MEMPAWAH — Aksi penghijauan tersebut digagas oleh Kementerian Lingkungan Hidup/Badan Pengendalian Lingkungan Hidup (KLH/BPLH) bersama Pemerintah Kabupaten Mempawah. Tidak hanya PT Energi Unggul Persada (PT EUP), kegiatan ini juga didukung Indofood CBP, Komunitas Honda 70 Pontianak, Biker Indofood CBP, komunitas pegiat mangrove, serta masyarakat setempat.
Kolaborasi Lintas Sektor Wujudkan Penghijauan Pesisir
Mengusung tema “Menjaga Mangrove, Mengamankan Generasi Mendatang”, penanaman ini menjadi wujud kolaborasi dunia usaha, komunitas, insan pers, pemerintah desa, hingga masyarakat. Business Unit Head PT EUP, Agus Tikno Widodo, menegaskan bahwa keikutsertaan perusahaannya merupakan bagian dari komitmen berkelanjutan dalam menjaga keseimbangan lingkungan di kawasan pesisir, khususnya di sekitar wilayah operasional.
Mangrove: Benteng Alami Lawan Abrasi
Menurut Agus, mangrove adalah benteng alami yang menjaga daratan dari terjangan laut. “Kehadirannya sangat penting untuk melindungi kawasan pesisir sekaligus menjaga keberlanjutan ekosistem,” ujarnya. Meskipun bergerak di sektor pengolahan minyak goreng, PT EUP berkomitmen mendukung program rehabilitasi mangrove sebagai bagian dari tanggung jawab sosial dan lingkungan perusahaan.
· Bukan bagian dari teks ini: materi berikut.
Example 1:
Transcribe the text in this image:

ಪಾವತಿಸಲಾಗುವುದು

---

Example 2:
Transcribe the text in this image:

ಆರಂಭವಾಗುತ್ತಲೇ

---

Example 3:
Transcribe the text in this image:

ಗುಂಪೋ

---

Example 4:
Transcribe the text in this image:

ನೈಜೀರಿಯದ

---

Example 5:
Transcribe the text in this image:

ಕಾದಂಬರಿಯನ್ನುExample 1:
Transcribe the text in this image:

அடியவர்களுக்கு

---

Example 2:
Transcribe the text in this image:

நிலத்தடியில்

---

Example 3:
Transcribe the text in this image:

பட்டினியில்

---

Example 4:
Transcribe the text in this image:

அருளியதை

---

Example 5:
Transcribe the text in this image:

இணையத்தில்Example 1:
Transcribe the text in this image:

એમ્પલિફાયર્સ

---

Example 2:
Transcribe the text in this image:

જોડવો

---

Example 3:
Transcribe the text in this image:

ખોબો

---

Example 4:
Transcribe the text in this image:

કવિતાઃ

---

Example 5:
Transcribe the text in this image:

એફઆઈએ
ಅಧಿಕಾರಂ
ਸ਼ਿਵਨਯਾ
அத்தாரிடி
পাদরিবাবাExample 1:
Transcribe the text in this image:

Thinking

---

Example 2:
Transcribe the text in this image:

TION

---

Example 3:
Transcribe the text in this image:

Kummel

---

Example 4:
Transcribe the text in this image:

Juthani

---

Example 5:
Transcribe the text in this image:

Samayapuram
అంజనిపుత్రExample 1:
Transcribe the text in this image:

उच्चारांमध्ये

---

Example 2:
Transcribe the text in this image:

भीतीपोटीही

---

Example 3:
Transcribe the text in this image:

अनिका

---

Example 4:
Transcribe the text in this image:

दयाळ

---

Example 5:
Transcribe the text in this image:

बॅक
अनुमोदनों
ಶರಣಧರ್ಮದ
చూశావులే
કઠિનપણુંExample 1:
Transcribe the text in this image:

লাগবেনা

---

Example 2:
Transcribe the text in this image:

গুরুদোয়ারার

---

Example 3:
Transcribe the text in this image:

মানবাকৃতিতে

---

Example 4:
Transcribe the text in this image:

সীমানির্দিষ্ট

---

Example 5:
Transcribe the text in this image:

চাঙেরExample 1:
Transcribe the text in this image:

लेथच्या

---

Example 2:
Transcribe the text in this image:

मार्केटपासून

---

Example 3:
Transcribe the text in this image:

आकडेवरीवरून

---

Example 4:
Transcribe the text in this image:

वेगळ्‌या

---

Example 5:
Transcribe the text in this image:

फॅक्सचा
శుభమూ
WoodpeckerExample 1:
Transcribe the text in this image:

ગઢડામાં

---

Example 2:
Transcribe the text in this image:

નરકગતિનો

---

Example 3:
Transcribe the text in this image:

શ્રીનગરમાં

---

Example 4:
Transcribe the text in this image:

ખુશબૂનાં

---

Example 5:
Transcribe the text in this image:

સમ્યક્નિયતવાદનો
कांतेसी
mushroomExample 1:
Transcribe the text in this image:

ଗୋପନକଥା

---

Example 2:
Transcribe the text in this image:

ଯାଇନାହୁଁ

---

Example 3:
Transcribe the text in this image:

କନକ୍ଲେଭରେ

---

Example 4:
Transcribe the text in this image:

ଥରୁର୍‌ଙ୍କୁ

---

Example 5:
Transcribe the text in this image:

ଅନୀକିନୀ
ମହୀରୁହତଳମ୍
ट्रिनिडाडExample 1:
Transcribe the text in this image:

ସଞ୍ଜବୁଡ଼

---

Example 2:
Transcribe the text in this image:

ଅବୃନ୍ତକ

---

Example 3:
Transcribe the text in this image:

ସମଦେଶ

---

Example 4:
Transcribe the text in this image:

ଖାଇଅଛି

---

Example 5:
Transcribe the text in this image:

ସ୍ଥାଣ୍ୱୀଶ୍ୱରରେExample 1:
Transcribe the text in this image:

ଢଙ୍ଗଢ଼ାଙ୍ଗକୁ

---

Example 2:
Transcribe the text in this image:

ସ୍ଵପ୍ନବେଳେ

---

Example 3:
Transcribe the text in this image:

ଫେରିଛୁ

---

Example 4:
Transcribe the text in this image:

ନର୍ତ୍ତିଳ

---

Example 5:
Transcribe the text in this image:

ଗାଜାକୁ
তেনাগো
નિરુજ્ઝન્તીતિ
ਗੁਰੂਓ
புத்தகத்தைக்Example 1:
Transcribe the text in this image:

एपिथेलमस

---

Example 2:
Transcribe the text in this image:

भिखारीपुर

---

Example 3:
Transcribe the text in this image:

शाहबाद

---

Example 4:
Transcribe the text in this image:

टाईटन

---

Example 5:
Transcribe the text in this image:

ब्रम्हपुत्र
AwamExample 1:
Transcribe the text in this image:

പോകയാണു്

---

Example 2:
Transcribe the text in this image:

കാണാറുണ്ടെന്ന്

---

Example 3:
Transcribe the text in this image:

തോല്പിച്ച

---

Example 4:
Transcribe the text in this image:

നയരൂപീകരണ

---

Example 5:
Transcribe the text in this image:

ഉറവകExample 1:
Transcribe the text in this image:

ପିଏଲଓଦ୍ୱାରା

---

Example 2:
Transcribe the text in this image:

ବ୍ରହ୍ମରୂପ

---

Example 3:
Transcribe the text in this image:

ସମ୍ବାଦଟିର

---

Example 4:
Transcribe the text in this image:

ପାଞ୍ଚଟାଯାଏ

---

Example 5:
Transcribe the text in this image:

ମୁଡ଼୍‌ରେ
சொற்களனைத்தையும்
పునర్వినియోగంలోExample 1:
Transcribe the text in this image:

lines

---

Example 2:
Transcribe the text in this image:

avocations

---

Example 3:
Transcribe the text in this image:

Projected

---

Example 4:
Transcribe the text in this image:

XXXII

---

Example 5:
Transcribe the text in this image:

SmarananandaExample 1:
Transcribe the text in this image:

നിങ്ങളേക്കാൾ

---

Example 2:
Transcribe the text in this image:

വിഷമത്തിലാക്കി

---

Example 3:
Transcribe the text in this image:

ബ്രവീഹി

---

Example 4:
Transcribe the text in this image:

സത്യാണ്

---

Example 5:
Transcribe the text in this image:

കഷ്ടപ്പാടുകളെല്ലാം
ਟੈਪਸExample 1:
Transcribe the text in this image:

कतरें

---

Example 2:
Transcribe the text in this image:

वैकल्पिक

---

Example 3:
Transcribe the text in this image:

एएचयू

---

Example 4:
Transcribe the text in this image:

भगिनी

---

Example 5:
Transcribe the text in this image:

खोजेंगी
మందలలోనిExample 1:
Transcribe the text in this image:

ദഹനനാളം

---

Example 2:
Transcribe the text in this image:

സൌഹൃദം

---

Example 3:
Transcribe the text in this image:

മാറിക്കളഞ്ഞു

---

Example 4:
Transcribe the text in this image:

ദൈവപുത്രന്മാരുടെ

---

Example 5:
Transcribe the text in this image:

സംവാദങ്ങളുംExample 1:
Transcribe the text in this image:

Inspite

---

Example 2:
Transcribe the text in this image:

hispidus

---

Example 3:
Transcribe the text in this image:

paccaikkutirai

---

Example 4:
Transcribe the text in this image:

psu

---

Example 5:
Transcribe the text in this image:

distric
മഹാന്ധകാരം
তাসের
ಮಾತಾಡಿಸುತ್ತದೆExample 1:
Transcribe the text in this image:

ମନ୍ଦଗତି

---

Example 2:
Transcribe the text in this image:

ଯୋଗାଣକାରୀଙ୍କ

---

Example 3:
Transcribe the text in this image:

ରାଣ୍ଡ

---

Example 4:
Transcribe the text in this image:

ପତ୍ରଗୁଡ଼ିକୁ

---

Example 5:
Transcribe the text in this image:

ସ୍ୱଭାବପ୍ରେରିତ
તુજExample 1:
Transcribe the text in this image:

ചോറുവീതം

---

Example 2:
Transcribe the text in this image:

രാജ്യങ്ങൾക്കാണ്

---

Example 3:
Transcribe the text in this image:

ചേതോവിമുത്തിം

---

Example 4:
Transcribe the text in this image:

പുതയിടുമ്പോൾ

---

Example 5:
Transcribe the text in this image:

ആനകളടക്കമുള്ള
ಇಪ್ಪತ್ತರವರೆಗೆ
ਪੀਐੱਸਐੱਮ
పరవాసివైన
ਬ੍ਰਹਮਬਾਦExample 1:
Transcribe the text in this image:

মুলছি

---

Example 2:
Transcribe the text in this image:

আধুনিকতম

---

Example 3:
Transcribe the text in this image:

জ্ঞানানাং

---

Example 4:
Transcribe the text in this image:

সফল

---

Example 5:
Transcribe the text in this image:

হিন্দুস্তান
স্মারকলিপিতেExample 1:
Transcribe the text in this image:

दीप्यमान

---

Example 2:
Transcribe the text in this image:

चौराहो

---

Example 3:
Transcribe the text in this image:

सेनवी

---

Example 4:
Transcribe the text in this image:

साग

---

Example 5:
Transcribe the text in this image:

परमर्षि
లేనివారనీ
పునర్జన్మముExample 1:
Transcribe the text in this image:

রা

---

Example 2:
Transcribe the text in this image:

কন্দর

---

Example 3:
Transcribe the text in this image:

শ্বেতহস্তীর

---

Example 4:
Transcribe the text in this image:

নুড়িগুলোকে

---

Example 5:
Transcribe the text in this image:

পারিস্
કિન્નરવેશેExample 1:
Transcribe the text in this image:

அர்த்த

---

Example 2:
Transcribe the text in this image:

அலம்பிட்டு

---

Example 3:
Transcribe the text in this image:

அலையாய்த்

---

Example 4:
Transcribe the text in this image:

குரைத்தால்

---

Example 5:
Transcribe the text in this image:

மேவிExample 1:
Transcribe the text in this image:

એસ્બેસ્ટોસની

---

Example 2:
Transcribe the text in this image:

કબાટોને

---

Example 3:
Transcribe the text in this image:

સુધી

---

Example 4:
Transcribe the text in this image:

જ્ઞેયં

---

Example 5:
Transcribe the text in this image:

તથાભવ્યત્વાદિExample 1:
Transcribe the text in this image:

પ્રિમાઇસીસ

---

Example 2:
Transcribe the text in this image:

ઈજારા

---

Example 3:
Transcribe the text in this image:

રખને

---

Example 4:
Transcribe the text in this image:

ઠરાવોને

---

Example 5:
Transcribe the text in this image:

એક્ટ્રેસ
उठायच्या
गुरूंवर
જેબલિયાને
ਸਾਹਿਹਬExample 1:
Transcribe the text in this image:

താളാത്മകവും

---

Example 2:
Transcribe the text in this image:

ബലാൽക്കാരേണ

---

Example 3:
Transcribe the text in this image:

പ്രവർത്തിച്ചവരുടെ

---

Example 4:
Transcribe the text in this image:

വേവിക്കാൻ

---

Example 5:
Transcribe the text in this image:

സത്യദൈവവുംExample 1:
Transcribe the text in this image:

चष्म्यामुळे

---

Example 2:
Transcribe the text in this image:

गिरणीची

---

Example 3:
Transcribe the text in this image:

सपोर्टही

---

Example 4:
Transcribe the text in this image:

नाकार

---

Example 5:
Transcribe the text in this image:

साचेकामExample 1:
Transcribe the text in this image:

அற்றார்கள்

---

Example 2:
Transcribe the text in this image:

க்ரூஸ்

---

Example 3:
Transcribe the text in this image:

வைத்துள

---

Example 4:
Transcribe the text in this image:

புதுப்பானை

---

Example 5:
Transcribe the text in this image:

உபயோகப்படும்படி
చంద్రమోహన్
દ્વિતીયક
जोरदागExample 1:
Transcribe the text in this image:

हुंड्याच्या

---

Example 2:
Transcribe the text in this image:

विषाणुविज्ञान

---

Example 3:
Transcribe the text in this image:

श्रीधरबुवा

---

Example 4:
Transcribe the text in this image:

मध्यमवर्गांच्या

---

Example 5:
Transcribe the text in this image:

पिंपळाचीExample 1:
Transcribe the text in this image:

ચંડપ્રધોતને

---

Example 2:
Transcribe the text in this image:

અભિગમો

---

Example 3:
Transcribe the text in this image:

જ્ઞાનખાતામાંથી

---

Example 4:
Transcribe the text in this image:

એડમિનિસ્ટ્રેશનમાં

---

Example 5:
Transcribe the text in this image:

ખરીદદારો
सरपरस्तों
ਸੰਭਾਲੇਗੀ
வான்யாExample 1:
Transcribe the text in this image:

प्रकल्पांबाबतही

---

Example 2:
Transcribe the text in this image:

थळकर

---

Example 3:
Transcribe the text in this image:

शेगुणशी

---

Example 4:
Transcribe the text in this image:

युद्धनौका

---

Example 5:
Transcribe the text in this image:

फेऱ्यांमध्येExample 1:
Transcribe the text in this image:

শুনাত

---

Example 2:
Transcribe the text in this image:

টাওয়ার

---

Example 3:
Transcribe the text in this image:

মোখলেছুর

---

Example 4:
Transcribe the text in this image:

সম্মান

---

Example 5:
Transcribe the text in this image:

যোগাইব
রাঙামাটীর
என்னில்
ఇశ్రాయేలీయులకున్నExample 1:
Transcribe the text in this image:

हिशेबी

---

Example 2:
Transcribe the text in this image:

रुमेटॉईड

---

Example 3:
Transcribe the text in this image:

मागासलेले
Komitmen Berkelanjutan untuk Ekosistem Pesisir
Agus mengapresiasi sinergi yang terbangun antara pemerintah, pelaku usaha, komunitas, dan masyarakat dalam menyukseskan gerakan pelestarian ini. “Harapan kami, mangrove yang ditanam hari ini dapat tumbuh dengan baik, menjaga kawasan pesisir dari abrasi, sekaligus menjadi sumber bibit untuk pengembangan mangrove secara berkelanjutan di masa depan,” pungkasnya.